Playhouse Video
- Logo used in (1984-1989)
- Type: Division of CBS/Fox Video
- Industry: Home video
- Predecessor: CBS/Fox Children’s Video
- Founded: 1984; 42 years ago
- Defunct: 1989; 37 years ago
- Fate: Replaced by Fox Family Features
- Successor: Fox Family Features
- Headquarters: New York City, New York, United States
- Area served: Worldwide
- Products: Prerecorded videos
- Owner: CBS/Fox Video

= Playhouse Video =

Defunct sub-label of CBS/Fox Video

Playhouse Video was a sub-label of CBS/Fox Video operating from 1984 to 1989. The company was responsible for release of some older, kids and family aimed Fox films, in addition to other things CBS/Fox Video had the rights to at the time. The company was shut down in 1989, and years later, 20th Century Fox Home Entertainment made another kids and family aimed label called "Fox Family Features".

==History==
The company was launched in 1984 by CBS/Fox Video as CBS/Fox Children's Video. The company was shut down in 1989, and years later, 20th Century Fox Home Entertainment made another kids and family aimed label called "Fox Family Features".

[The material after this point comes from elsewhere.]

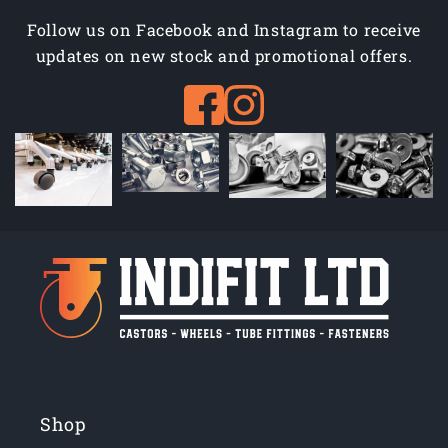
Follow us on Facebook and Instagram to receive
updates on new stock and promotional offers.
Shop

==Short-lived predecessor==
The company was formerly known as CBS/Fox Children’s Video, which was a short-lived kids and family unit of CBS/Fox Video that was used for one year for the releases of A Boy Named Charlie Brown, Snoopy, Come Home, and Sarah and the Squirrel before becoming Playhouse Video a year later with Faerie Tale Theatre.